>> BEGIN SOURCE PASSAGE

H2a: The positive association between geographical proximity and networking (both informal and formal) is substituted by institutional proximity.

H2b: The positive association between geographical proximity and networking (both informal and formal) is reinforced with cognitive proximity.

3. Data and methods

3.1. The empirical setting: Lapland

Lapland is an example of how S3 implementation has been utilized to steer regional collaboration for advancing common regional development targets. It has been regarded as a model SPA in terms of its exceptional capability in adapting the S3 concept into its regional development plans and implementation programmes (Teräs et al. 2018). Lapland is one of the 14 regions across the Scandinavian Peninsula (including Norway, Sweden and Finland) which make up the Northern Sparsely Populated Areas (NSPAs). Despite their geographical marginality and the difficult climatic conditions, these regions show above OECD average levels of well-being (OECD 2017). However, they suffer from challenges related to an ageing population, rising unemployment, and the migration of the younger population to other, primarily urban, areas (Carson et al. 2011). A recent OECD study finds that possible solutions to address these challenges include being innovative and fostering collaborations between local stakeholders, as well as supporting internationalization and connection with external markets (OECD 2017).

To respond to the above SPA challenges, the Regional Council of Lapland launched its S3 in 2013 to boost competitiveness and innovation. In Lapland, the concept of ‘Arctic Smartness’ (sustainable utilization and commercialization of arctic natural resources) is the leading initiative for implementing S3 based on regional cooperation networks and shared goals to develop the region. A recent impact assessment report by Auri et al. (2019) highlights the relation between the S3 implementation process and local cooperation and networking in Lapland. This process has led to market benefits for directing regional development. First, under S3, different stakeholders work as partners, not as competitors, to develop the region. Second, under S3 the cooperation is directed towards the long-term development of larger thematic focus areas, instead of the conventional short-term project-based focus characterising former development efforts in the region. Third, the cooperation has removed redundant and overlapping activities between different stakeholders, helping them to focus their resources more effectively.

Indeed, while the design process of Lapland's S3 strategy was launched and supervised by the Regional Council of Lapland, the opinions of a multitude of other stakeholders¹ (e.g. universities, municipalities, research institutes, local business organizations, local development companies, etc.) were also taken into account in its formulation. Further, local universities and development companies², rather than the Regional Council, are responsible for implementing the Arctic Smartness concept via orchestrating networking events and other cluster activities underlining the perceived importance of complementarity in stakeholder networking. Lapland's S3 focuses on the development of a structured knowledge transfer system based on regional clusters, whose domains and aims are the following³: development infrastructures; design; industry and circular economy; smart rural networks; safety and security. As in other SPAs (Sörvik et al. 2019), Lapland's main economic domain is based on natural resource exploitation. Hence, sustainability in the use of natural resources is the keyword in Lapland's S3 report presented to the European Commission.

>> END SOURCE PASSAGE

=== WRITTEN PROBLEM ===
Reproduce everything in the Lapland passage from "H2a: The positive" down to "with cognitive proximity.". The rows play no part in what is asked here.

>> BEGIN RECORD SET

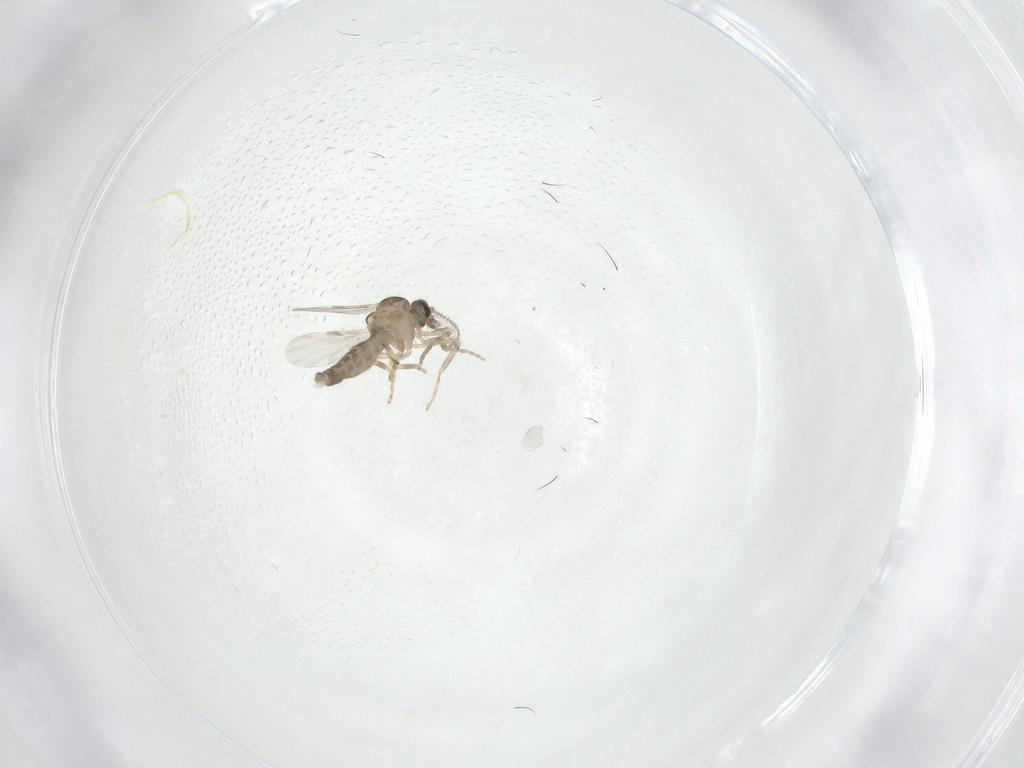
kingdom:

>> END RECORD SET
>> BEGIN RECORD SET

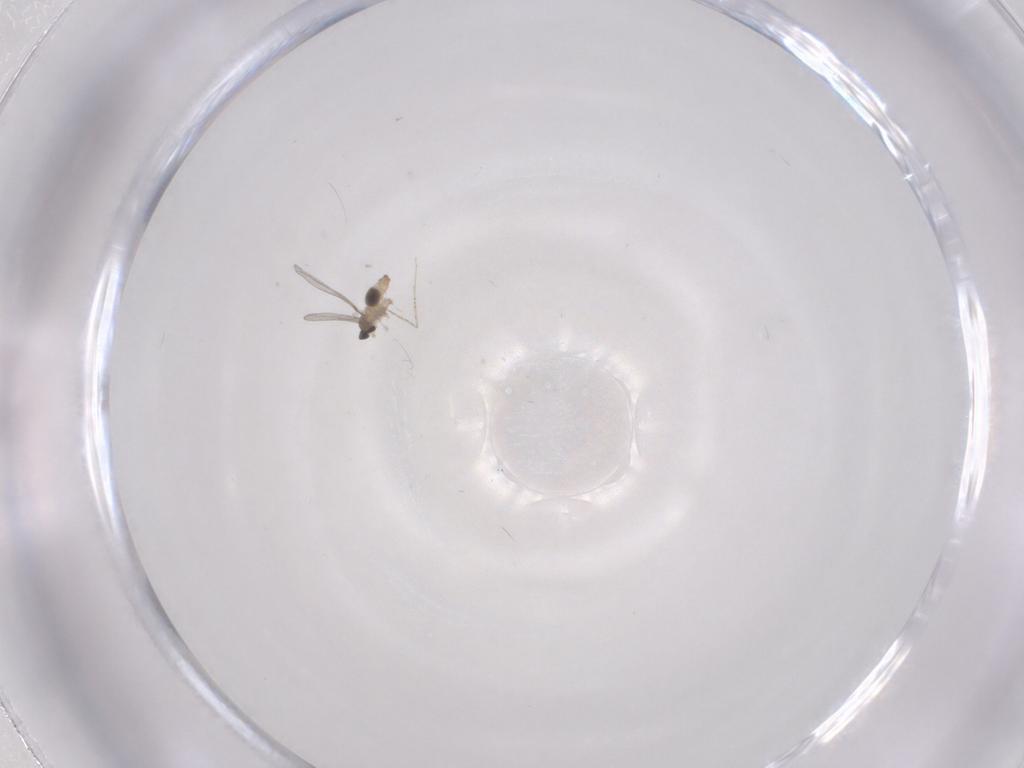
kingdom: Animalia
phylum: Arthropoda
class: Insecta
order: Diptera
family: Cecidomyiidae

>> END RECORD SET

=== FULL ANSWER ===
H2a: The positive association between geographical proximity and networking (both informal and formal) is substituted by institutional proximity.

H2b: The positive association between geographical proximity and networking (both informal and formal) is reinforced with cognitive proximity.